● TEXT BLOCK

━━━━━━━━━━

Black Britons twice as likely to suffer strokes, study finds

Black communities in England face significantly elevated stroke mortality and morbidity risk with delayed access to critical post-stroke care, increasing vulnerability to recurrent strokes and worse outcomes.
Prevention works when it reaches the people who need it
The Stroke Association director on why national progress has bypassed black communities in England.

For thirty years, a register tracking every stroke in South London has quietly recorded an inequality that numbers now make impossible to ignore: black men and women in England suffer strokes at twice the rate of their white neighbors, and when those strokes arrive, they arrive a decade earlier and are met with less care. Researchers at King's College London, presenting at the European Stroke Organisation conference, trace this disparity to a convergence of undertreated hypertension, pandemic-era care disruptions, and the slower, structural violence of systemic racism and poverty. The data does not merely describe a health gap — it describes a society that has not yet decided to close it.

━━━━━━━━━━

● DATA TO EXAMINE
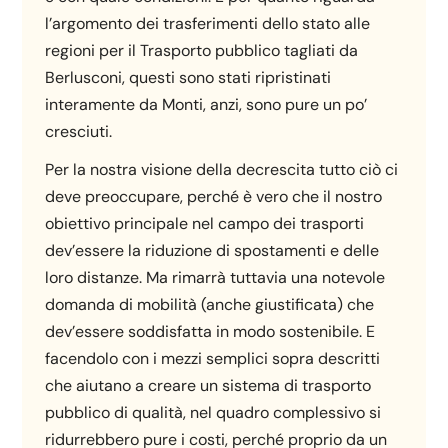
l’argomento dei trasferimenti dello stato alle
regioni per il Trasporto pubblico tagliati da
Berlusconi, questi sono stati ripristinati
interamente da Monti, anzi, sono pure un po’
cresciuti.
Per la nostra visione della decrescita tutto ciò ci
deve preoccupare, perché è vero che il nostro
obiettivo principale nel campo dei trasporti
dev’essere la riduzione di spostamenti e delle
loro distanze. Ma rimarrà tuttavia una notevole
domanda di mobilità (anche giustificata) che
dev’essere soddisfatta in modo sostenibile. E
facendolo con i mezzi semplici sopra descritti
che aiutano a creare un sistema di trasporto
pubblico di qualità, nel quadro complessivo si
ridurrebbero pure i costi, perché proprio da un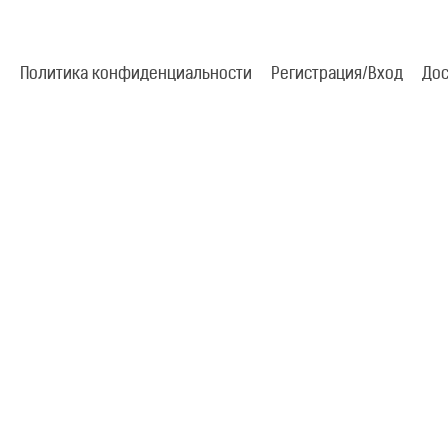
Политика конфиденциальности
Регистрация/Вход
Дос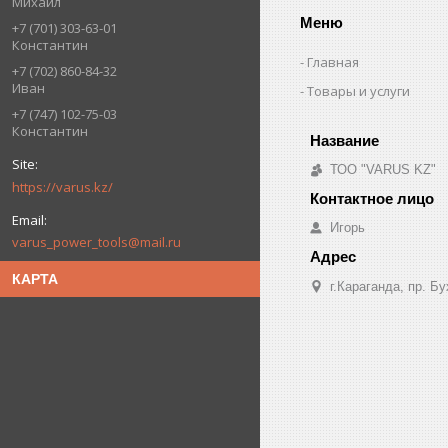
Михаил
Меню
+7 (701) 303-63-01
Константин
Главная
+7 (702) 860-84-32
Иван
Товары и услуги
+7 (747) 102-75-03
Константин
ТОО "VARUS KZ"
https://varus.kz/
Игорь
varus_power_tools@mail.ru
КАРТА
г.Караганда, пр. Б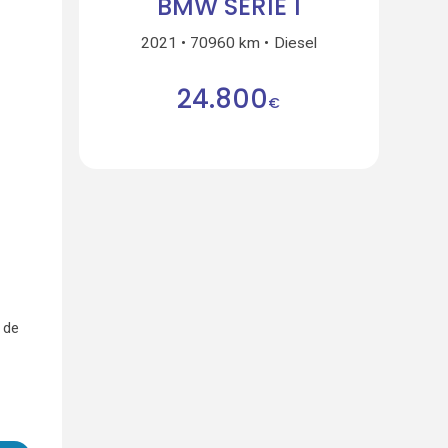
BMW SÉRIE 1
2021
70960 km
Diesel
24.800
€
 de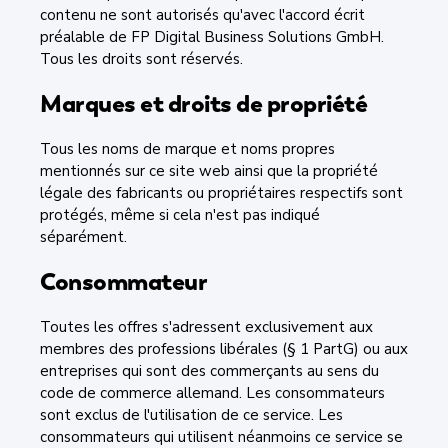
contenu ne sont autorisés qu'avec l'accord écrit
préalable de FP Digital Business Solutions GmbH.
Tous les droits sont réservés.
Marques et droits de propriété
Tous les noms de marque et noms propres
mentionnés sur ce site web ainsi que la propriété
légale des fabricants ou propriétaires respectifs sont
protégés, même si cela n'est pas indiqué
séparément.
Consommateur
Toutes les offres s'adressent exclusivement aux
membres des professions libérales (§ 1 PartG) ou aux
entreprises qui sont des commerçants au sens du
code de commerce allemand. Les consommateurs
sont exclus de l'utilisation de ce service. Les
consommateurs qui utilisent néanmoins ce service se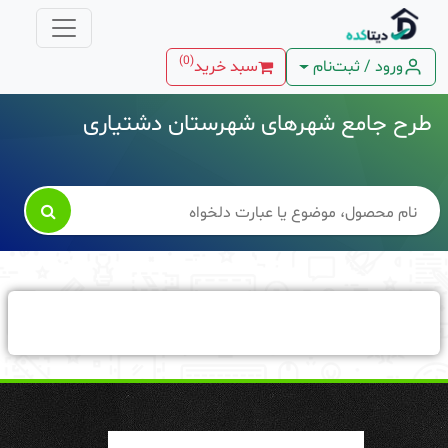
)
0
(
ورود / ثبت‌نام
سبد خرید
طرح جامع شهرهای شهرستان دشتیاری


━━━━━━━━━━

● REQUIRED ACTION A
In the stroke article, how much earlier do strokes arrive for black men and women in England than for their white neighbors?
● REQUIRED ACTION B
What factors do the King's College London researchers trace the disparity to in the stroke article? List them all.
Use only the stroke article, not the rows.

● TASK OUTPUT A
A decade earlier.

● TASK OUTPUT B
- Undertreated hypertension
- Pandemic-era care disruptions
- The slower, structural violence of systemic racism and poverty